— Task brief —
Restate word for word every line from the one containing "nose: (530, 193)" to the last line of the records below.

— Joint position lists —

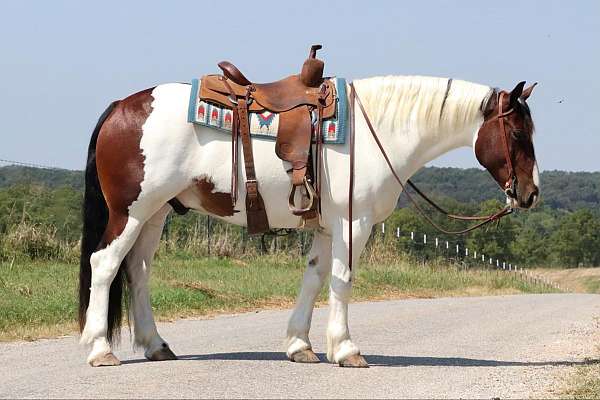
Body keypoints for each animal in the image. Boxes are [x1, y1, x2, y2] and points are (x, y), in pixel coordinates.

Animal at [76, 73, 540, 368]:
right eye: (518, 134)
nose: (530, 193)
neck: (377, 133)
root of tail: (121, 107)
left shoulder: (325, 228)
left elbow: (315, 279)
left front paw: (300, 345)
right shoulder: (354, 225)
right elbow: (342, 281)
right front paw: (346, 350)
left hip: (154, 215)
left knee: (137, 270)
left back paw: (156, 345)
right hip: (130, 212)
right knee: (105, 264)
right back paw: (99, 350)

— Written solution —
nose: (530, 193)
neck: (377, 133)
root of tail: (121, 107)
left shoulder: (325, 228)
left elbow: (315, 279)
left front paw: (300, 345)
right shoulder: (354, 225)
right elbow: (342, 281)
right front paw: (346, 350)
left hip: (154, 215)
left knee: (137, 270)
left back paw: (156, 345)
right hip: (130, 212)
right knee: (105, 264)
right back paw: (99, 350)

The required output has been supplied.